Garth Nix's We Do Not Welcome Our Ten-Year-Old Overlord is highly believable, edge-of-your-seat science fiction, perfectly crafted for a middle-grade audience, in which one boy's too-smart-for-her-own-good 10-year-old sister finds an alien object capable of mind control in "an alternate version" of 1975 Canberra, Australia.
Most evenings, 12-year-old Kim Basalt and his best friend, Bennie Chance, along with their younger sisters Eila and Madir, ride bikes to a nearby lake. One night, after the sun disappears "for a fraction of a second," Eila wades into the water and pulls out a perfectly round, golden globe covered in mud. Kim tries to wrestle the object away from Eila, but he's zapped by the "horrible sensation that something was entering his brain," at the same time a voice in his head insists "let me in." Kim resists ("heck no!") and breaks free, but Eila, bossy and "super, super smart," pronounces the object to be a friend, and Madir worshipfully agrees it's "perfectly safe." Kim knows the globe is dangerous and threatens to tell their parents, but the globe disguises itself as a "harmless and ordinary" basketball by the time the kids get home.

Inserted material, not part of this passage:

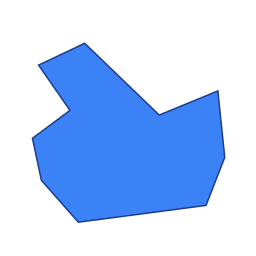 an SVG outline of Jekabpils, rotated 258°
{"feature_id": "LVA-1085", "entity_name": "Jekabpils", "entity_type": "Republican City", "adm_level": 1, "iso_a3": "LVA", "parent_name": "Latvia", "parent_adm1": "", "projection": "orthographic", "projection_center": [25.867, 56.506], "detail": "fine", "context": "isolated", "style": "filled", "palette": "blue", "viewbox_px": 256, "rotation_deg": 258, "n_neighbors": 0, "source": "natural_earth", "source_scale": "10m", "svg_char_len": 293}
<svg xmlns="http://www.w3.org/2000/svg" viewBox="0 0 256 256"><g transform="rotate(258 128 128)"><path d="M36.1,188.2L46.2,59.8L94.8,32.4L137.8,32.4L157.3,74.9L208.1,53.6L219.9,103.2L134.2,161.2L145.6,223.6L79.1,216.5L36.1,188.2Z" fill="#3b82f6" stroke="#1e3a8a" stroke-width="1.5"/></g></svg>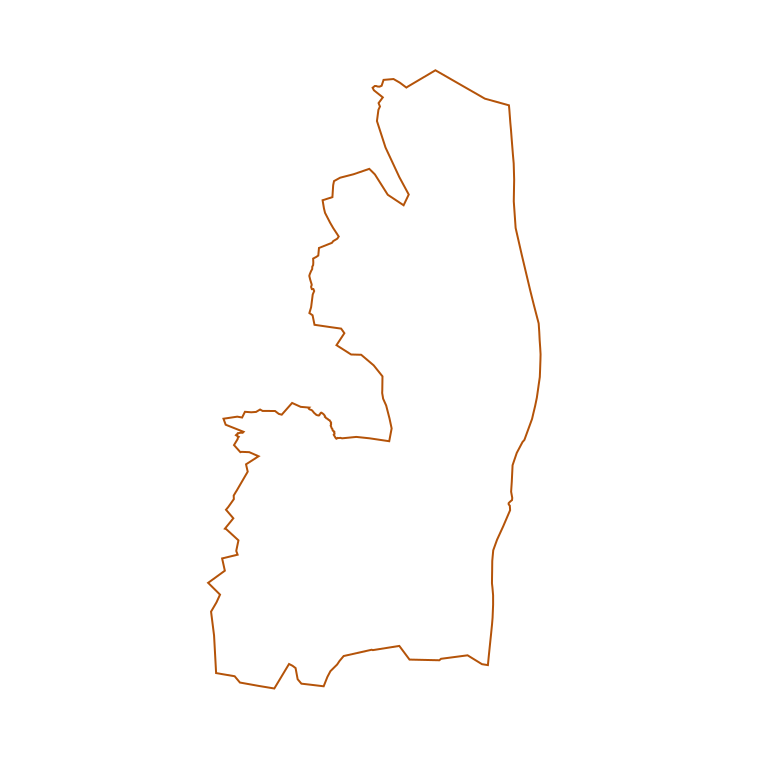 Yusufari, Yobe, Nigeria, rotated 99°
{"feature_id": "59680162B61002782115608", "entity_name": "Yusufari", "entity_type": "district", "adm_level": 2, "iso_a3": "NGA", "parent_name": "Nigeria", "parent_adm1": "Yobe", "projection": "equal_earth", "projection_center": [10.863, 13.162], "detail": "fine", "context": "isolated", "style": "outline", "palette": "amber", "viewbox_px": 768, "rotation_deg": 99, "n_neighbors": 0, "source": "geoboundaries", "source_scale": "gbopen_adm2", "svg_char_len": 4445}
<svg xmlns="http://www.w3.org/2000/svg" viewBox="0 0 768 768"><g transform="rotate(99 384 384)"><path d="M107.4,433.3L110.6,431.4L114.0,432.4L125.4,432.1L150.2,419.5L177.3,401.2L193.0,389.2L204.4,392.6L196.5,409.9L178.4,425.8L173.8,432.2L181.6,446.9L187.1,459.6L191.4,465.1L195.5,465.3L207.5,464.2L212.1,473.4L216.3,472.0L219.9,470.8L224.2,469.0L233.2,462.4L237.9,458.6L245.4,451.8L247.2,452.6L247.8,452.9L250.8,456.5L252.7,457.5L259.8,469.5L267.4,469.0L269.1,470.8L271.2,473.6L275.2,472.8L277.7,472.6L279.3,473.2L281.7,472.9L283.9,473.7L287.2,474.5L288.9,474.7L292.3,473.3L297.0,471.0L297.7,470.9L298.6,471.1L299.5,471.2L301.6,470.1L301.3,468.6L303.1,467.5L306.7,468.4L319.6,468.0L325.6,468.8L327.3,465.3L336.4,461.9L336.2,445.7L336.0,435.0L340.0,431.1L353.1,437.0L360.0,421.1L358.7,411.1L367.2,397.1L376.7,386.7L390.6,384.7L393.2,384.4L396.4,383.3L398.6,382.6L404.9,378.5L417.1,373.2L426.7,369.5L439.7,369.9L439.9,389.9L440.6,403.1L444.2,416.9L444.1,417.9L444.0,418.5L444.2,419.2L444.4,420.2L444.6,420.9L444.5,421.4L444.7,421.8L444.9,421.8L445.2,422.0L445.5,422.4L445.4,422.7L445.2,422.9L444.5,423.7L444.2,423.9L443.8,424.2L443.4,424.6L442.9,424.9L442.5,425.3L442.2,425.6L441.9,425.7L441.7,425.4L441.2,425.1L440.7,425.1L440.3,425.2L440.1,425.5L439.8,425.7L439.4,425.6L438.9,425.6L438.7,425.9L438.4,426.3L438.2,426.8L438.1,427.3L437.7,427.5L437.2,427.7L436.7,427.8L436.5,428.1L436.1,428.4L435.8,428.7L435.5,429.0L434.9,429.3L434.4,429.5L434.0,429.8L433.8,430.0L433.4,430.2L433.0,430.1L432.7,429.9L432.3,429.9L431.8,430.2L431.5,430.3L431.2,430.1L430.8,430.1L430.5,430.2L430.2,430.5L429.9,430.6L429.7,430.9L429.3,431.2L429.1,431.4L428.9,431.7L428.5,431.9L428.3,432.1L428.3,432.4L428.2,432.8L428.1,433.1L427.9,433.5L427.6,433.7L427.4,434.2L427.2,434.6L427.0,434.9L427.0,435.2L426.9,435.6L426.6,435.9L426.3,436.3L426.0,436.8L425.8,437.1L425.5,436.9L425.3,437.0L425.0,437.2L424.8,437.4L424.6,437.7L424.4,437.9L424.0,438.1L423.8,438.4L423.4,438.8L423.2,439.2L422.9,439.6L422.7,440.1L422.5,440.5L422.2,441.0L422.1,441.4L422.2,441.7L422.4,441.9L422.7,442.1L423.0,442.1L423.4,442.3L423.8,442.6L424.0,442.8L424.4,442.9L424.8,442.9L425.1,443.1L425.3,443.5L425.3,444.1L425.3,444.7L425.2,445.4L425.1,446.0L424.8,446.4L424.4,446.9L424.1,447.5L423.7,448.2L423.2,448.8L422.9,449.1L422.5,449.6L422.0,450.2L421.7,450.4L421.5,450.7L421.3,451.0L421.1,451.6L420.9,452.3L420.8,453.1L420.6,453.7L420.4,454.1L420.1,454.4L419.9,454.6L419.4,454.6L419.0,454.3L419.6,462.7L417.1,471.8L430.3,480.2L430.0,483.2L427.7,487.4L429.6,499.7L428.6,502.4L431.6,506.0L432.7,510.7L433.2,517.0L439.3,518.9L439.2,523.8L443.4,537.1L449.0,534.0L453.2,515.2L454.3,516.0L454.3,516.4L454.6,518.1L455.1,519.5L455.3,520.1L455.4,520.7L455.5,520.8L455.9,520.9L456.4,520.8L456.6,520.9L456.7,521.3L456.9,521.6L457.7,522.2L458.2,521.1L458.9,519.2L460.2,520.0L461.2,519.9L467.8,522.6L473.8,515.2L473.3,514.0L472.4,506.4L475.0,496.6L484.9,507.7L486.7,507.0L491.9,504.9L512.3,512.8L513.9,513.5L517.7,515.0L521.2,514.3L529.9,518.6L532.9,520.4L540.2,511.8L551.8,518.5L552.0,517.2L561.2,503.3L571.2,503.8L572.0,503.8L572.2,503.7L575.5,501.9L581.6,516.6L593.3,512.0L607.9,526.6L617.7,513.0L625.9,515.3L635.9,519.2L659.0,512.5L695.8,504.6L696.0,485.8L698.7,482.7L701.4,479.6L701.8,460.2L701.9,444.7L675.4,434.0L676.6,430.3L678.4,426.9L689.1,423.1L692.9,418.7L692.5,409.5L692.0,396.3L682.2,394.1L676.0,392.0L671.1,388.4L668.4,386.4L664.5,384.6L659.0,381.3L648.4,354.6L648.6,353.4L640.3,327.9L652.2,315.7L648.2,286.1L646.5,284.7L638.9,259.0L645.4,243.4L645.4,237.4L637.1,237.9L622.5,238.7L614.9,239.1L604.4,239.7L597.8,240.2L585.0,241.7L575.6,243.2L568.3,245.0L563.9,246.2L556.3,247.3L550.0,248.2L541.8,249.4L531.2,250.1L520.2,248.0L505.9,244.0L488.9,239.7L484.5,240.7L483.7,241.7L483.0,242.2L482.1,242.2L480.7,241.2L479.5,240.2L478.6,239.4L476.5,239.5L470.5,241.6L460.6,242.5L444.1,244.3L431.3,242.1L419.6,238.1L417.3,236.6L395.3,232.3L389.7,231.9L382.1,231.3L373.6,230.9L365.8,231.0L360.5,231.1L352.7,231.2L345.1,232.1L339.5,232.8L336.2,233.2L330.2,234.0L324.2,235.3L320.7,236.1L316.4,237.1L308.3,238.8L300.0,240.7L282.4,248.4L269.0,254.1L234.5,268.3L209.3,278.4L183.3,284.4L161.9,287.4L145.9,290.4L137.5,292.5L121.3,296.4L113.3,298.3L106.2,300.1L93.5,303.1L89.2,304.2L86.4,329.0L66.1,382.3L86.2,406.6L87.7,408.3L83.9,415.5L81.3,422.3L83.7,432.0L89.8,433.0L91.0,434.9L91.2,436.8L90.9,438.4L91.1,439.7L93.2,441.6L95.5,439.9L101.1,430.0L107.4,433.3Z" fill="none" stroke="#b45309" stroke-width="2"/></g></svg>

Kim can't stop worrying about the globe, but Eila assures him Aster--"she is a person, not a 'globe thing' "--will listen to her and "can help." Eila sneaks out of the house one night and Kim follows to find Eila illuminating a massive ant nest with the globe; the next morning, the ants that had been touched by the light are dead. Later, Kim notices a "thin, perfectly circular layer of cloud directly above them, covering the city." When Bennie's parents start getting along, a sick neighbor is suddenly healed, and Kim's parents buy the color TV they never wanted, Eila finally admits to Kim that Aster is interfering with minds.

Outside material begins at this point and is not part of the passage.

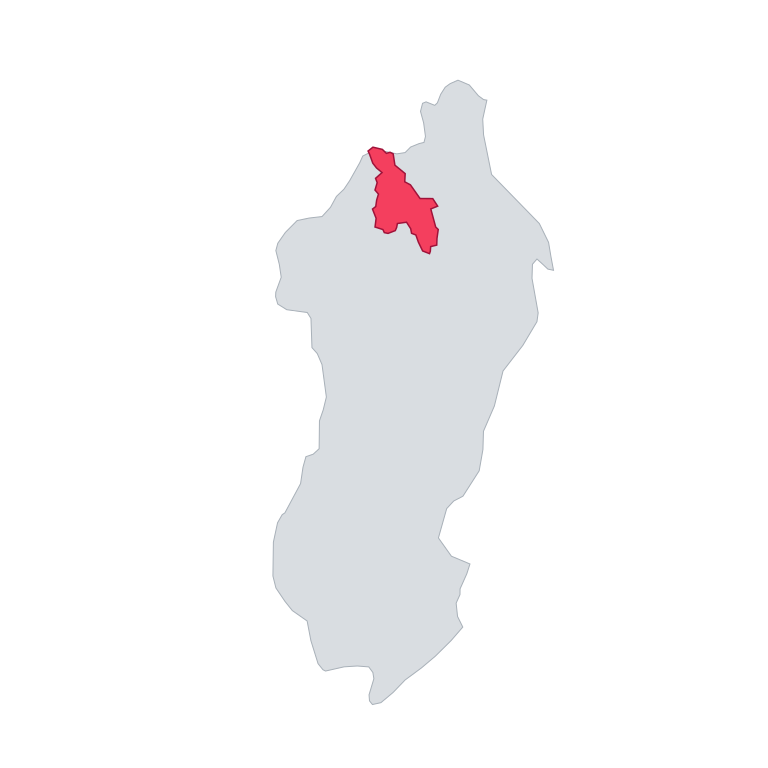 Përmet, Gjirokastër, Albania shown in context, rotated 195°
{"feature_id": "67620474B23103740146981", "entity_name": "Përmet", "entity_type": "district", "adm_level": 2, "iso_a3": "ALB", "parent_name": "Albania", "parent_adm1": "Gjirokastër", "projection": "equal_earth", "projection_center": [20.353, 40.273], "detail": "fine", "context": "in_parent", "style": "filled", "palette": "rose", "viewbox_px": 768, "rotation_deg": 195, "n_neighbors": 0, "source": "geoboundaries", "source_scale": "gbopen_adm2", "svg_char_len": 2144}
<svg xmlns="http://www.w3.org/2000/svg" viewBox="0 0 768 768"><g transform="rotate(195 384 384)"><path d="M254.4,232.4L254.9,222.1L257.5,205.8L256.1,200.3L257.6,191.0L252.8,178.5L245.0,169.6L252.7,153.7L263.9,134.5L274.4,119.4L287.0,103.6L295.4,88.4L304.5,75.4L312.2,71.4L316.0,74.2L318.0,79.9L317.5,96.7L320.1,102.5L325.5,106.8L336.8,104.7L349.3,100.5L366.2,91.6L369.0,92.2L375.3,96.8L388.2,117.2L396.9,135.2L413.9,141.4L423.4,148.4L435.6,159.0L441.6,169.8L449.9,202.6L450.9,222.4L448.5,231.5L446.4,233.8L438.8,266.2L440.7,282.7L440.6,293.6L434.2,297.9L429.9,304.7L436.8,331.7L436.0,343.3L436.3,356.5L448.9,386.7L456.3,396.1L463.0,400.5L471.5,428.4L476.6,433.2L497.2,430.6L507.3,433.7L511.3,440.3L512.3,444.8L510.9,460.5L516.1,472.5L523.0,484.9L523.0,492.5L518.5,504.9L510.2,519.4L499.3,524.9L487.2,529.7L481.4,540.9L478.5,552.9L473.1,561.8L469.8,571.5L464.7,591.4L463.5,598.7L455.3,606.0L442.6,609.0L431.2,609.6L423.5,613.0L419.6,619.8L412.3,625.3L407.9,627.7L408.0,633.8L413.3,646.5L419.3,656.8L419.4,665.1L416.4,667.4L407.1,666.3L405.2,669.4L404.2,678.6L401.7,686.5L397.8,691.3L391.2,696.6L379.0,694.9L367.5,686.9L361.5,684.5L358.1,684.8L357.2,665.4L352.3,650.4L334.3,614.2L275.5,579.2L261.7,563.4L255.7,550.2L249.7,537.7L255.5,537.4L261.2,540.5L268.6,544.3L271.6,538.1L268.4,524.4L253.5,492.6L252.4,483.8L259.9,457.2L272.4,427.4L271.7,391.3L275.7,364.1L271.5,346.4L269.6,324.8L278.7,296.1L286.4,289.0L291.2,279.9L291.6,249.4L274.3,235.1L254.4,232.4Z" fill="#d9dde1" stroke="#a8b0b8" stroke-width="1"/><path d="M373.6,524.2L374.5,528.8L369.0,531.8L370.5,538.3L371.6,547.3L374.7,549.0L384.1,565.2L378.2,569.7L384.9,575.7L397.2,572.5L410.0,583.2L416.3,584.7L418.0,592.7L430.1,598.2L434.7,608.7L438.1,609.4L441.4,607.4L446.3,610.2L456.0,609.9L459.7,604.9L457.4,602.2L452.0,594.4L447.1,590.7L440.6,587.7L445.4,580.5L442.7,576.7L442.9,569.0L438.5,566.0L438.7,559.7L437.9,553.3L440.4,550.0L434.5,542.0L433.3,533.3L425.0,532.9L422.9,530.3L419.1,530.5L412.8,535.1L412.3,538.5L412.6,542.5L404.1,546.1L398.4,540.9L396.4,536.7L391.8,536.2L387.5,529.9L381.1,522.5L373.8,521.7L373.6,524.2Z" fill="#f43f5e" stroke="#9f1239" stroke-width="1.5"/></g></svg>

Nix (The Old Kingdom Series; The Lefthanded Booksellers of London) brings his consummate skill with speculative fiction to this captivating piece of alternate history. His introduction of a seemingly innocuous object with the potential to throw the known world into chaos is a familiar device, but in Nix's hands it's particularly effective. The ever-increasing tension should keep readers mesmerized, as they struggle with the question at the heart of this clever book: whether mind control is ever okay, even if it brings about "good" changes. --Lynn Becker, reviewer, blogger, and children's book author
Shelf Talker: This tense yet believable work of science fiction features a boy who must save the world from his 10-year-old sister and an alien object capable of mind control.